State Senator Chris Larson (D-Milwaukee):

“It is with good reason that Wisconsinites are not yet willing to blindly put their faith, and money, in a feeble jobs promise. We’ve been deceived by Walker’s rose-tinted glasses before.”

 

“Since taking office, Walker has left a trail of broken promises. His pattern of deception has resulted in our hard-earned tax dollars being handed over to campaign donors and companies that outsource, as well as some of the biggest tax breaks going to the richest people in the state, some of whom have used tax loopholes to avoid paying any state income tax for years.”

State Senate Minority Leader Jennifer Shilling (D-La Crosse):

“While I welcome new businesses to the state, I want to ensure any state-subsidized private sector jobs offer a living wage and safe working conditions. As we look to expand Wisconsin’s middle class, Democrats will continue to focus on boosting small businesses, strengthening workplace protections and encouraging more locally-grown start-up companies.

 

“Communities and small businesses that could be at a competitive disadvantage deserve full transparency when it comes to Gov. Walker’s proposed tax breaks for Taiwanese investors. I am cautious of committing taxpayers to decades of economic costs and liabilities.

 

“The bottom line is this company has a concerning track record of big announcements with little follow through. Given the lack of details, I’m skeptical about this announcement and we will have to see if there is a legislative appetite for a $1 to $3 billion corporate welfare package.”

Congresswoman Gwen Moore (D-Milwaukee): 

Moore said in a statement Wednesday, July 26th that she “respectfully declined” the invitation. Moore says “my constituents have no interest in me entertaining the president’s desire to be used as a backdrop in his photo op.”

Instead of going to the White House, Moore and the rest of the Congressional Black Caucus held a “Twitter Townhall” on health care.

Others, like Chairwoman Martha Laning of the Democratic Party of Wisconsin, tried to spin it to say that only their side had any role in getting Foxconn:

“I welcome new business and jobs to Wisconsin. After six years of seeing job creation promises go unfulfilled and watching major corporations shut down factories or move jobs elsewhere, it’s great to see Democrats like Sen. Tammy Baldwin and Rep. Mark Pocan encouraging new economic activity in the southeastern Wisconsin.

 

“Democrats are laser focused on expanding the middle class and giving every Wisconsinite the opportunity to succeed and achieve the American Dream. But in order to have an economy that works for all us – not just the millionaires and billionaires – state-subsidized private sector jobs need to be a good investment that offers a living wage and ensures safe working conditions.
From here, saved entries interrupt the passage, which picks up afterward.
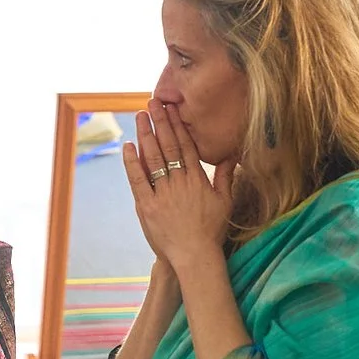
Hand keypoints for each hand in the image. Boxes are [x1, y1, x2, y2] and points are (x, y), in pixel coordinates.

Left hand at [124, 106, 236, 271]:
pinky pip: (138, 180)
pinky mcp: (147, 206)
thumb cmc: (211, 230)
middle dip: (161, 122)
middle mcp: (179, 182)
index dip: (178, 125)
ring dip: (146, 135)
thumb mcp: (224, 201)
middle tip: (154, 102)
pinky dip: (132, 162)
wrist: (195, 255)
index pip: (186, 145)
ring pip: (153, 158)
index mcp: (197, 179)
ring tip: (141, 115)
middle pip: (169, 146)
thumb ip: (225, 176)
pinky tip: (128, 145)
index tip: (172, 108)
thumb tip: (231, 155)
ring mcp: (163, 193)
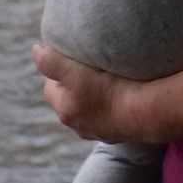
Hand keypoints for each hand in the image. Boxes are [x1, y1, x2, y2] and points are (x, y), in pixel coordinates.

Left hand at [33, 44, 157, 143]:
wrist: (146, 113)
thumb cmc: (108, 90)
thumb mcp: (73, 72)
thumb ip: (50, 61)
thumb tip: (36, 51)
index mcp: (66, 112)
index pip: (51, 88)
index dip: (57, 72)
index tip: (70, 58)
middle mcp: (81, 126)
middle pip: (71, 100)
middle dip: (76, 84)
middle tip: (89, 66)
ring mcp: (103, 131)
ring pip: (92, 109)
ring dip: (96, 96)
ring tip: (109, 77)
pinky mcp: (123, 132)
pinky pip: (113, 115)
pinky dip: (115, 104)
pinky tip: (126, 92)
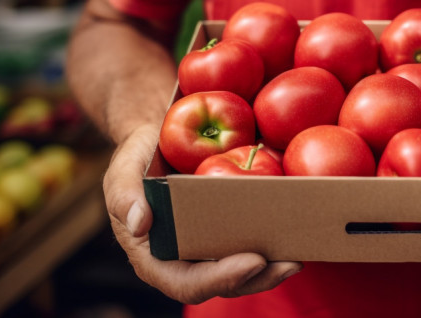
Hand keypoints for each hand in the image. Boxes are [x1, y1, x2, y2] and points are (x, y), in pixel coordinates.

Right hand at [103, 124, 302, 304]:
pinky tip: (297, 233)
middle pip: (223, 283)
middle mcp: (185, 258)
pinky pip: (253, 243)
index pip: (186, 282)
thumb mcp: (122, 169)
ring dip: (273, 269)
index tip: (252, 261)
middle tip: (289, 264)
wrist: (160, 136)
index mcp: (155, 255)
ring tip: (298, 257)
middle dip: (258, 279)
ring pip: (244, 271)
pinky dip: (276, 243)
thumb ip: (124, 194)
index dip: (220, 278)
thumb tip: (141, 224)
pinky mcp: (230, 228)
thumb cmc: (138, 155)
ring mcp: (209, 246)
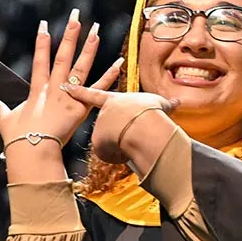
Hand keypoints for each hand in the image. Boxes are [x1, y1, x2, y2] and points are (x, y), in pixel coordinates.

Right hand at [0, 10, 123, 152]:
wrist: (33, 152)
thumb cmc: (18, 139)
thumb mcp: (4, 119)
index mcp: (37, 90)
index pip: (40, 60)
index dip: (43, 41)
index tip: (45, 24)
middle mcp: (54, 89)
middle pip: (63, 56)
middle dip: (70, 35)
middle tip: (76, 15)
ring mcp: (68, 97)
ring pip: (81, 68)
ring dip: (89, 48)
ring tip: (96, 29)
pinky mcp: (81, 108)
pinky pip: (97, 90)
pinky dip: (109, 77)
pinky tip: (119, 62)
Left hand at [62, 85, 177, 165]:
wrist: (142, 127)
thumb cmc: (150, 112)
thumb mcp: (157, 104)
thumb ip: (164, 104)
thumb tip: (177, 102)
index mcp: (112, 101)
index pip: (90, 94)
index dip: (77, 91)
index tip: (64, 85)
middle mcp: (102, 114)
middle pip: (108, 126)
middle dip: (119, 132)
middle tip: (133, 132)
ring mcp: (98, 129)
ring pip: (109, 141)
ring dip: (121, 144)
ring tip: (133, 140)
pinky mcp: (98, 145)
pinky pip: (108, 154)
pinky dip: (117, 155)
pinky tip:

Finally, there were those still steaming over the death of Obama’s high speed rail boondoggle and demanded that Democrats fight the Foxconn jobs as payback against Walker.

Are there legitimate concerns about the cost to taxpayers for landing the Foxconn plant? Yes, but the idea that this project will be any different other “corporate welfare cases” Wisconsin has had in recent years (Mercury Marine, any of the number of private-public partnerships done by the UW-Madison, and so on) isn’t likely to materialize. Already within hours of the announcement, reporters for the state Associated Press were details of what would be included in the incentive package; included the much worried-over tax credits.

While there is much to be accomplished before ground is broken on the proposed Foxconn plant (they don’t even have a site yet), there are certainly signs of progress (WTMJ-TV in Milwaukee reported last night, the company’s been approaching land owners to potentially buy their property for the past few weeks). All of which means there will be plenty of time for debate and to fight over the specifics.

In the meantime, set the politics aside and celebrate the good news – even if it’s just for one day.